Selon Jirousek, il est désormais impossible de séparer la connotation péjorative envers les autochtones entourant le nom des Redmen : « Le nom des Redmen représente, d’une manière générale, la relation que McGill entretient avec les communautés autochtones, mais aussi son histoire par rapport aux communautés autochtones.

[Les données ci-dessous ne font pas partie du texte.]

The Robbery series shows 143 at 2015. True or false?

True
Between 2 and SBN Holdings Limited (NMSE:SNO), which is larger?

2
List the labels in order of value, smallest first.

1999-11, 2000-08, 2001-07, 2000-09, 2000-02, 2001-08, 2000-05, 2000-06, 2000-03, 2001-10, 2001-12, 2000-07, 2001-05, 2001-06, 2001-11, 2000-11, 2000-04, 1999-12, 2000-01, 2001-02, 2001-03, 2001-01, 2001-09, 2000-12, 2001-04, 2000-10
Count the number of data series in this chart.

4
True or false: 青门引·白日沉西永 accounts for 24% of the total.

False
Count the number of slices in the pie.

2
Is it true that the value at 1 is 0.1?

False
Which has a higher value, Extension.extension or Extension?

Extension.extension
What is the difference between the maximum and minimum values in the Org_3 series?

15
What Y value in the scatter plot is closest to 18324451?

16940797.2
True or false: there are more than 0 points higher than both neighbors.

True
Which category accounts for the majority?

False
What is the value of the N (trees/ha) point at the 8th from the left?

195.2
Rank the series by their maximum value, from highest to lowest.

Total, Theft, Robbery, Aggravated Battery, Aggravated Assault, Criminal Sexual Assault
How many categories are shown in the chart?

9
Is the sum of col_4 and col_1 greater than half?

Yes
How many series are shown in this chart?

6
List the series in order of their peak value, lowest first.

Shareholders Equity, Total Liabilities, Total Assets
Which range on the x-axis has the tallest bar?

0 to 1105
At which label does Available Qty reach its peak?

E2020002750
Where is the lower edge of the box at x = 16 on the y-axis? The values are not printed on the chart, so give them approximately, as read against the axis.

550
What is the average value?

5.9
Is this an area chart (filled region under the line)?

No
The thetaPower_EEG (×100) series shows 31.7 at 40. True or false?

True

Lorsque nous regardons l’héritage que le nom Redmen porte ainsi que les précédents surnoms des équipes de McGill, les Indians, les Squaws, nous songeons aux dommages que cela a causé aux étudiant·e·s autochtones sur le campus », a‑t-il expliqué au Délit dans un entretien.
Il précise également que le l’intention originelle du nom Redmen, qui n’aurait pas de connotation raciale, n’importe plus aujourd’hui puisque le surnom est désormais associé aux représentations stéréotypées et insultantes des Autochtones.
Le regard des athlètes
Joshua Archibald, athlète de haut niveau dans l’équipe de football de McGill, a insisté sur la raison pour laquelle il fallait changer le nom de l’équipe ; la victoire de l’équipe ne s’expliquerait pas uniquement par sa capacité à agir de manière collective, car « gagner commence avec l’inclusivité et faire en sorte que chacun trouve sa place ». Selon ce dernier, changer le nom enverrait un message fort aux étudiant·e·s autochtones : leurs intérêts seraient enfin valorisés. Il a conclu en affirmant qu’« une fois que le lien est tissé, le ciel est la seule limite ».
Un problème complexe
L’historienne américaine Jennifer Guiliano, spécialisée en humanisme digital, était également présente pour soutenir la cause des élèves autochtones. Intervenant le jour d’après lors d’un atelier sur l’appropriation culturelle, sa présence a apporté un regard plus historique à la conversation. Elle a dénoncé la réalité historique dans laquelle le terme « Redmen » avait été donné aux Autochtones : la couleur de peau de ceux·celles-ci, telle que perçue par les colons européens. Elle rappelle également le terme « colérique », caractéristique attribuée aux Autochtones du fait de leur teinte de peau, perçue comme une réelle maladie. Enfin, elle dénonce l’attitude de l’Université face au nom de ses équipes sportives, qui par peur de perdre des fonds, n’a rien entrepris pour le changer. Elle est plutôt persuadée que le changement de nom entraînerait au contraire une augmentation du nombre de donateurs pour les équipes sportives. Elle a aussi souligné le manque de données sur l’opinion des élèves autochtones lors des enquêtes de l’Université, souvent mal représentée. Elle a conclu en affirmant que « le problème ne peut pas être réduit au principe du politiquement correct, il s’agit du droit des peuples autochtones à être les maîtres de leur identité ».
La suite du combat
Tomas a insisté sur la nécessité d’accepter et de reconnaître le passé afin de se diriger vers la réconciliation entre les peuples. Ce pas de plus dans la lutte contre l’exclusion des Autochtones au sein de l’Université n’est que le début ; la proposition du changement de nom des équipes sportives de McGill s’inscrit dans une plus large démarche visant à augmenter l’inclusion des étudiant·e·s autochtones sur le campus. Le rapport final du Groupe de travail du vice-principal exécutif sur les études et l’éducation autochtones en témoigne. Parmi les autres recommandations du rapport se trouvent notamment des initiatives pour augmenter l’admission et la rétention des étudiant·e·s autochtones à McGill en augmentant les bourses leur étant accordées, mais aussi des propositions entourant la présence symbolique de McGill dans sa relation avec les communautés autochtones (dont le changement de nom des Redmen). Le rapport du groupe de travail met aussi en lumière l’importance d’accentuer la formation dans les domaines de la santé au sein des communautés autochtones, et ce en collaboration avec les éducateur·rice·s et les professionel·le·s en soin de santé.